うちの息子も、後は全部良かったのにあのCG合成だけは現実味がなくて、ありゃあないだろうと言っていました。
けれど、私自身はあれで逆にピースは自分自身を神(実際は神と言う名の悪魔?)にしたのであり、もしかしたら死んでいないかもしれないではないかと、あれはピースと言う悪魔が見せた幻覚だったのではないかと、思いました。
爆破の中で、静かに微笑む美しいピース。
造形的に美しいフォルムの顔立ちなだけに、それは美しく恐ろしい光景でした。
あの恐ろしさは、中居くんのあの顔立ちの美しさでこそ表現できたものでありましょう。
コメディタッチの中居くんは、もしかしたらバラエティの中で本人が作り上げた以上のイメージを超えられないかも知れないと思います。
けれど、彼が本来隠し持っていた表情は、こうした映画でこそ活きるのかもと思いました。

(6/8)

今日、初公開のこの映画を見てきました。
本当に色々考えさせられた映画でした。
答えなどそこにはない・・・或いは幾つもの解釈が可能であるかもしれない映画だと思いました。
ピースは、ある意味現代社会のひずみが生んでしまった一種の悪魔でしょうか。
悪魔とは、美しく当りもソフトで、カリスマ性もあるからこそ人を惹きつけ、自分自身の持っている暗闇の中に周りを引きずり込んでしまうものなのでしょうか。
中居正広の持つ透明感や繊細さと言った表情、そしてクールビューティな美しさが、そのピース像に輝きを与えていたように思います。
ピースは、静かに微笑しながら人を殺す。
ピースの目は、どこか遠い彼方を見ている。
殺人ゲームを企画する事を楽しみながら、その反面その事に対して無関心であるかのようなピースの深い虚無感。
ピースは或いは自分の死に場所を探していたのでしょうか。
そしてピースと有馬老人。
この両極端な存在の対決にはとても凄みがありました。
ピースは、もしかしたらこの有馬老人と言う存在に、憎しみと憧れの気持ちの両方を抱いていたかもしれないですね。

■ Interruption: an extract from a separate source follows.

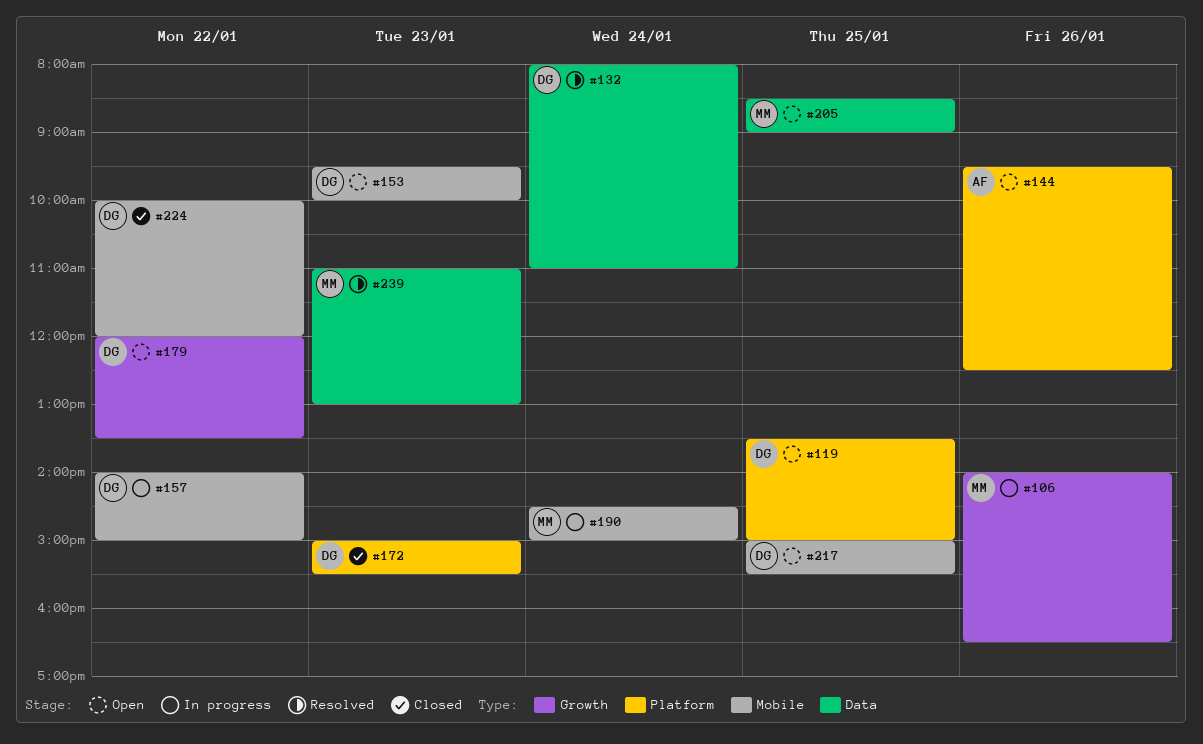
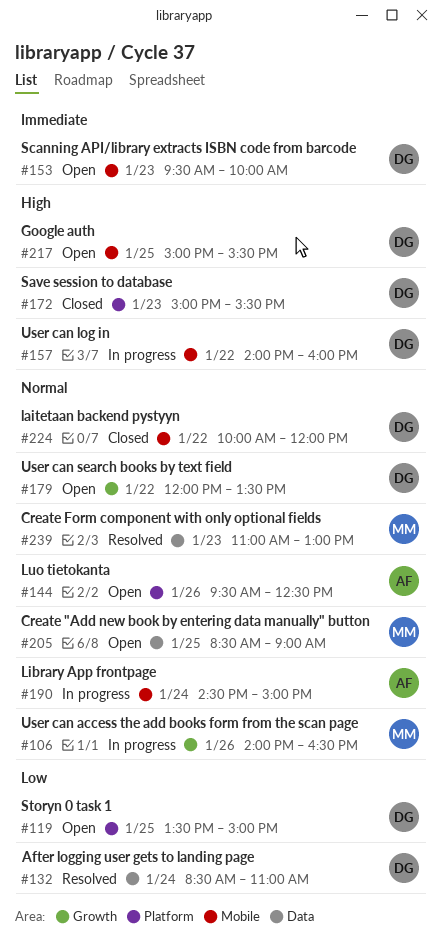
#132, begins: 08:00 -> 08:30
#157, ends: 15:00 -> 16:00
#190, owner: MM -> AF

その最後のとき、自分の犯罪を糾弾されて、「スッキリしましたか」と微笑むピース。
自分の死を前に、ピースの心ははじめて平和(ピース)であったかもしれないですね。
一緒に行った主人も、この映画を見て、ピースの最後の計画は、網川浩一を殺し、そして新しい命として再生させる事だったかも知れないね、と言っていました。